N’attendez-pas, messieurs, que j’ouvre ici une scène tragique, que je représente ce grand homme étendu sur ses propres trophées, que je découvre ce corps pâle et sanglant auprès duquel fume encore la foudre qui l’a frappé, que je fasse crier son sang comme celui d’Abel1, et que j’expose à vos yeux les tristes images de la religion et de la patrie éplorées. Dans les pertes médiocres, on surprend ainsi la pitié des auditeurs ; et, par des mouvements étudiés, on tire au moins de leurs yeux quelques larmes vaines et forcées. Mais on décrit sans art une mort qu’on pleure sans feinte. Chacun trouve en soi la source de sa douleur, et rouvre lui-même sa plaie ; et le cœur, pour être touché, n’a pas besoin que l’imagination soit émue.

Peu s’en faut que je n’interrompe ici mon discours. Je me trouble, messieurs ; Turenne meurt : tout se confond, la fortune chancelle, la victoire se lasse, la paix s’éloigne, les bonnes intentions des alliés se ralentissent, le courage des troupes est abattu par la douleur et ranimé par la vengeance ; tout le camp demeure immobile. Les blessés pensent à la perte qu’ils ont faite, et non aux blessures qu’ils ont reçues. Les pères mourants envoient leurs fils pleurer sur leur général mort. L’armée en deuil est occupée à lui rendre les devoirs funèbres ; et la renommée, qui se plaît à répandre dans l’univers les accidents extraordinaires, va remplir toute l’Europe du récit glorieux de la vie de ce prince et du triste regret de sa mort.

Que de soupirs alors ! que de plaintes ! que de louanges retentissent dans les villes, dans la campagne ! L’un voyant croître ses moissons bénit la mémoire de celui à qui il doit l’espérance de sa récolte ; l’autre, qui jouit encore en repos de l’héritage qu’il a reçu de ses pères, souhaite une éternelle paix à celui qui l’a sauvé des désordres et des cruautés de la guerre.

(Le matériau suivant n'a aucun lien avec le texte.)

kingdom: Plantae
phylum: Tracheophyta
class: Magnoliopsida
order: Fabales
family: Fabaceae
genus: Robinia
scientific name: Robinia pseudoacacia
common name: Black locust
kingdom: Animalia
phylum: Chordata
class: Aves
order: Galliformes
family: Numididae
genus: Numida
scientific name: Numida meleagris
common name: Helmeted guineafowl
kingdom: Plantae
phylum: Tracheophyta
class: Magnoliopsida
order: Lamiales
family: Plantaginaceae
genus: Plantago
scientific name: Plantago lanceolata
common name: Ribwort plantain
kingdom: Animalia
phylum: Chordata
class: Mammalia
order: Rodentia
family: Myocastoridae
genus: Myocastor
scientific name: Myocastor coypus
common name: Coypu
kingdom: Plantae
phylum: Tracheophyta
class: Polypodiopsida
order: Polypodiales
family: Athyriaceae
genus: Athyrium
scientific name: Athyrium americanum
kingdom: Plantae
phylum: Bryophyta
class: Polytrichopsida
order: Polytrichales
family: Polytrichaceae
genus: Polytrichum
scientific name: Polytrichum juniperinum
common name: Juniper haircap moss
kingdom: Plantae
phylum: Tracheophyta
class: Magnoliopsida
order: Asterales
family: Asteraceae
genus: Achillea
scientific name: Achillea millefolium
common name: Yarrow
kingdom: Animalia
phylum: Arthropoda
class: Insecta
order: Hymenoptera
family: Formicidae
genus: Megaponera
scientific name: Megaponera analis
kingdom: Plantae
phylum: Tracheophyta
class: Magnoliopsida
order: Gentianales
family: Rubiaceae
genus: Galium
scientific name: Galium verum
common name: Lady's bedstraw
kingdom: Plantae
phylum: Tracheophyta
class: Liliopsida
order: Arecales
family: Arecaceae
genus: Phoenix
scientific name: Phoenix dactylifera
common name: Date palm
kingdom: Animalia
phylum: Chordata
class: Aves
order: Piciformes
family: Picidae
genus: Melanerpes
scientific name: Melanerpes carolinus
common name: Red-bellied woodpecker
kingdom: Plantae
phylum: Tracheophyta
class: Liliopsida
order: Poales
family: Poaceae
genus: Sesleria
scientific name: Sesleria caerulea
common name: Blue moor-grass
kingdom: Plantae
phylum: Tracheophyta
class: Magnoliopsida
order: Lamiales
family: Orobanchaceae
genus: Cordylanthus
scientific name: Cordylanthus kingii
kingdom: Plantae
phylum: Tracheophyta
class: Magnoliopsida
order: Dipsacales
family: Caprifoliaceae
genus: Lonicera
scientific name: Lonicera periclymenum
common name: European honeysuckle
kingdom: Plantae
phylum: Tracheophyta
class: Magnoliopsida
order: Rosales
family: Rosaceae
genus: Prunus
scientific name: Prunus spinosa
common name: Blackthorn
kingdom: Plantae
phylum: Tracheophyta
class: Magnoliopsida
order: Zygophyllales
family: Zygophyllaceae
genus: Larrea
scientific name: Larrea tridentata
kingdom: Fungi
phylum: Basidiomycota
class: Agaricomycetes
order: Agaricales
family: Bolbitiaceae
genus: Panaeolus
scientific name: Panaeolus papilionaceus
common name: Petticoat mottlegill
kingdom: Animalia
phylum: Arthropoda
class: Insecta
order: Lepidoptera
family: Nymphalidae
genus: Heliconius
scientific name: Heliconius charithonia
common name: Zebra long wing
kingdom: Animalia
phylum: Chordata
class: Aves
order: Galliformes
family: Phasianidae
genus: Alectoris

Ici l’on offre le sacrifice adorable de Jésus-Christ pour l’âme de celui qui a sacrifié sa vie et son sang pour le bien public ; là on lui dresse une pompe funèbre, où l’on s’attendait de lui dresser un triomphe. Chacun choisit l’endroit qui lui paraît le plus éclatant dans une si belle vie. Tous entreprennent son éloge ; et chacun, s’interrompant lui même par ses soupirs et par ses larmes, admire le passé, regrette le présent, et tremble pour l’avenir. Ainsi tout le royaume pleure la mort de son défenseur ; et la perte d’un homme seul est une calamité publique2.